-- What you need to do --
Filter the material, keeping only lines with the word "APERTURE".

Top of Provided data

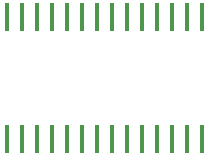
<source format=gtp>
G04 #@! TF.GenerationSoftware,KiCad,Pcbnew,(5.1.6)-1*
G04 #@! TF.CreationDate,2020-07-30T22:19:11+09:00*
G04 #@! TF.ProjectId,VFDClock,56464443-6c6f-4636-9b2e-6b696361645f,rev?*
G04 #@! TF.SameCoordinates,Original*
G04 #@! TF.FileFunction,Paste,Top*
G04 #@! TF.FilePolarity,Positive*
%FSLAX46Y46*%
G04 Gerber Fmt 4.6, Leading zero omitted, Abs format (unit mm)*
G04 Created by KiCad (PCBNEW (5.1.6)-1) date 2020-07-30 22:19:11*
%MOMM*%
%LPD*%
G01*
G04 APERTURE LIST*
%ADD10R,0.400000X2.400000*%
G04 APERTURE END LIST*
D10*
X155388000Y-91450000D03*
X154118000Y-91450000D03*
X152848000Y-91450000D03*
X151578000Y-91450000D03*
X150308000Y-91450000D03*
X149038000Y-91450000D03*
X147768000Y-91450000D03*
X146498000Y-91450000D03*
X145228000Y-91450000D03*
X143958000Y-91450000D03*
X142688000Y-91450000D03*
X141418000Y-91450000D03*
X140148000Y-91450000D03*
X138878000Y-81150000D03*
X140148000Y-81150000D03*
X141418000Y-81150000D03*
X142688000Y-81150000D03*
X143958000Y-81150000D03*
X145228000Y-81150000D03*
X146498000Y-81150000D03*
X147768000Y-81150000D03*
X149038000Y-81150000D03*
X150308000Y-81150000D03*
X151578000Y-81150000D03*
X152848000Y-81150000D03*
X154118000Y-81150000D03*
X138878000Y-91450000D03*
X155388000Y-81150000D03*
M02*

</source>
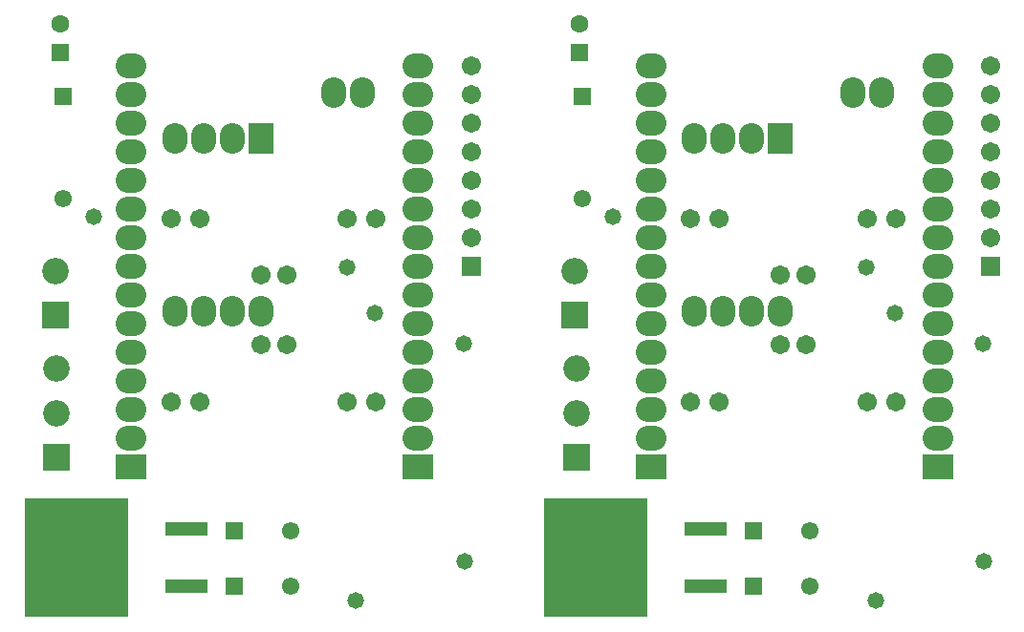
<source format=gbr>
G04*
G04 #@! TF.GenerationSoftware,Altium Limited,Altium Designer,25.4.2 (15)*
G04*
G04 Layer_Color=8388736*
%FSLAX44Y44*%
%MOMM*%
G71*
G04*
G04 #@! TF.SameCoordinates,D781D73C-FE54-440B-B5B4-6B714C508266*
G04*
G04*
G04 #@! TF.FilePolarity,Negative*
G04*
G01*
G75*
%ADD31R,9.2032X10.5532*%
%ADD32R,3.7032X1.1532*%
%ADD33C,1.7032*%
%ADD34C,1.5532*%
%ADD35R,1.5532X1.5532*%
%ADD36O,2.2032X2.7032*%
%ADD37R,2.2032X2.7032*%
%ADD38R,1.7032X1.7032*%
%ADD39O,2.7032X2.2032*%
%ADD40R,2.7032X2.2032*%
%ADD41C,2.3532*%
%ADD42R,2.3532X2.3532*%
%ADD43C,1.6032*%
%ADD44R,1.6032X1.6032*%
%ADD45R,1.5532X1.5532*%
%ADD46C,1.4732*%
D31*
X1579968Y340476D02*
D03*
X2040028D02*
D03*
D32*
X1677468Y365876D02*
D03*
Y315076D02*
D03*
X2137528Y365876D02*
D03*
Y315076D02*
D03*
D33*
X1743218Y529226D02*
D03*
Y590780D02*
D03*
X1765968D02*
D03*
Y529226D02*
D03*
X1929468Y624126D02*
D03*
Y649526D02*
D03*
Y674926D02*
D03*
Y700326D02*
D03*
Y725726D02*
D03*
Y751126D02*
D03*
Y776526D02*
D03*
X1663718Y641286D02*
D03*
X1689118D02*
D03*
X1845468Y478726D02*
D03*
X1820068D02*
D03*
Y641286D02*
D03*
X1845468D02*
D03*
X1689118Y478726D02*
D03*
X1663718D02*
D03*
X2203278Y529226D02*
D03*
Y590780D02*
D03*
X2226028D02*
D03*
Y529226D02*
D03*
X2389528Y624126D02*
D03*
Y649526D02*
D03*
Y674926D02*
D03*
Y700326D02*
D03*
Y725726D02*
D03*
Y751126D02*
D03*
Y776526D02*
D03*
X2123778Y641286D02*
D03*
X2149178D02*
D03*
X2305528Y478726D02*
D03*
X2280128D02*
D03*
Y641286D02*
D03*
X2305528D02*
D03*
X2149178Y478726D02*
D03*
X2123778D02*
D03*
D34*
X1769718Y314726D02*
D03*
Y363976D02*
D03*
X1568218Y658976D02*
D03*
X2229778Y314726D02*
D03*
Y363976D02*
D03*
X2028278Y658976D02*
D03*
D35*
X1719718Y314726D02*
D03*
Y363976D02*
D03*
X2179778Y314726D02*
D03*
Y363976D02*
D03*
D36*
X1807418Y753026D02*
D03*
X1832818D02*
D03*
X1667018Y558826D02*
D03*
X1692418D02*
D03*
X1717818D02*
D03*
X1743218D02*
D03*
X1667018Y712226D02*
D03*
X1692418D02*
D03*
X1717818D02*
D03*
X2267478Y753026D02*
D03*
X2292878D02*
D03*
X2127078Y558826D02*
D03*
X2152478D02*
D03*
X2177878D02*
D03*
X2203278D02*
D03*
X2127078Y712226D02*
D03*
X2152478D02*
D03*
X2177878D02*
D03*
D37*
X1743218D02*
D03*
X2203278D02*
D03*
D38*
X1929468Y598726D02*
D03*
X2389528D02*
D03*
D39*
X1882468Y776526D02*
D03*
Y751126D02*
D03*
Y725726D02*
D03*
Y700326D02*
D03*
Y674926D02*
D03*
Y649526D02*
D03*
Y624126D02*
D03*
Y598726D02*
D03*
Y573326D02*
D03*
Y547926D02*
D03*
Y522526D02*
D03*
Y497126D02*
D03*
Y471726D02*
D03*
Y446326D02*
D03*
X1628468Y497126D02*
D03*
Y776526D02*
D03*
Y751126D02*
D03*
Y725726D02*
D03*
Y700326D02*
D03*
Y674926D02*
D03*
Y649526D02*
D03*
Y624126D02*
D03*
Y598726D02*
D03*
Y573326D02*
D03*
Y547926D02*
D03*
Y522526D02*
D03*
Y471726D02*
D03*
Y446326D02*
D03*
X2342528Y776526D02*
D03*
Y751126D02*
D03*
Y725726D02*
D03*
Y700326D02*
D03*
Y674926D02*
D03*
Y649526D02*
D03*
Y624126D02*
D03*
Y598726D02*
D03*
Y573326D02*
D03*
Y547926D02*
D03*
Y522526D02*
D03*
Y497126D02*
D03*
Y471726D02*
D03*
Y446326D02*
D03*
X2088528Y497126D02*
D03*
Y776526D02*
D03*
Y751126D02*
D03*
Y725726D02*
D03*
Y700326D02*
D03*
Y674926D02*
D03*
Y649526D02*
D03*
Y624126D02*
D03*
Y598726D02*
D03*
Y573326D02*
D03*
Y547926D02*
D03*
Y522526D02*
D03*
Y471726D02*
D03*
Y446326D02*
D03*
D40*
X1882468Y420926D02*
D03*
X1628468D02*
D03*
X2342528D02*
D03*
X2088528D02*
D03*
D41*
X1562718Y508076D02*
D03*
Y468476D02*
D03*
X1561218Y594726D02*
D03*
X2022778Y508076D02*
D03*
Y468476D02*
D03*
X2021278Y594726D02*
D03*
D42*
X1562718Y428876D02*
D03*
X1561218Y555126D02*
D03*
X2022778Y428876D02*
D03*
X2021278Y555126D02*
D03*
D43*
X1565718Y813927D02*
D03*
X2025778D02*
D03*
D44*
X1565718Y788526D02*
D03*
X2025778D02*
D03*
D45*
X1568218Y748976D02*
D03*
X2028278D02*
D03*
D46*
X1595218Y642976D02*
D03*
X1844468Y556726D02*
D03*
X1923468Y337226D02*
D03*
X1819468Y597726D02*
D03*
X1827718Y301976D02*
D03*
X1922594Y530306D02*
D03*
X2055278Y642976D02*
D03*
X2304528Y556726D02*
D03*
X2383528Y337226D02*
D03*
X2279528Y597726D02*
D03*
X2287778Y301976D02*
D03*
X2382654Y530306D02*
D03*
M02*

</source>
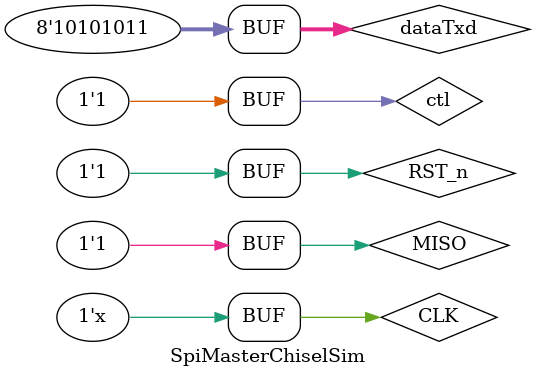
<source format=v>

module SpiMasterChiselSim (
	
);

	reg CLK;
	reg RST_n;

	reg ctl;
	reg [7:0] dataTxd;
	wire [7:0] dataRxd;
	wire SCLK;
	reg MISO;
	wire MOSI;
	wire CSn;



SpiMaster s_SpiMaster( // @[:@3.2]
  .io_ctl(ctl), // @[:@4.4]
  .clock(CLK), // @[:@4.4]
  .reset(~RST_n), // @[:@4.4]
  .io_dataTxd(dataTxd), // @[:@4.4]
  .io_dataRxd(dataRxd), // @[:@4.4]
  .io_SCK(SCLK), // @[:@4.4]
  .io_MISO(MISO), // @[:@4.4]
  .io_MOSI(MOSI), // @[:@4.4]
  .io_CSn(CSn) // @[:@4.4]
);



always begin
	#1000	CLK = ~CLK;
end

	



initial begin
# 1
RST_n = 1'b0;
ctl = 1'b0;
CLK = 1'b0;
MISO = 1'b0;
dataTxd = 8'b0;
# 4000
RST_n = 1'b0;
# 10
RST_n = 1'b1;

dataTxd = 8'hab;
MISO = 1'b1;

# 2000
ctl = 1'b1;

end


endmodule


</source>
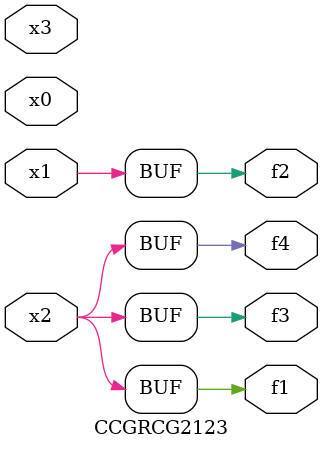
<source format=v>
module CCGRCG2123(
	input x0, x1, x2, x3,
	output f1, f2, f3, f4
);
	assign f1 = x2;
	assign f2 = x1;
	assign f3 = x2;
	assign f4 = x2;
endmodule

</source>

Bottom of Provided data

-- Solution to this task --
G04 APERTURE LIST*
G04 APERTURE END LIST*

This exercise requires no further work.